*** Opening Records provided ***
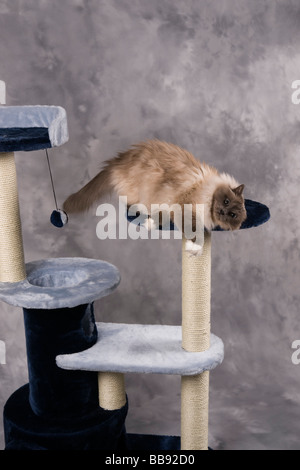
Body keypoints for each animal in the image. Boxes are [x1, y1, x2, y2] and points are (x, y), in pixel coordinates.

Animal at [63, 138, 246, 252]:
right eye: (226, 201)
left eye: (232, 214)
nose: (222, 211)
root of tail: (117, 161)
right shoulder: (184, 207)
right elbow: (193, 231)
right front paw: (195, 248)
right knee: (130, 207)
*** Closing Records provided ***
Please set down every record above exactly as it appears, leaving out the pictures.

**Output:**
Body keypoints for each animal in the image. Boxes are [x1, y1, x2, y2] and points are (x, y), in pixel coordinates.

Animal at [63, 138, 246, 252]:
right eye: (226, 201)
left eye: (232, 214)
nose: (222, 211)
root of tail: (117, 161)
right shoulder: (184, 207)
right elbow: (193, 231)
right front paw: (195, 248)
right knee: (130, 207)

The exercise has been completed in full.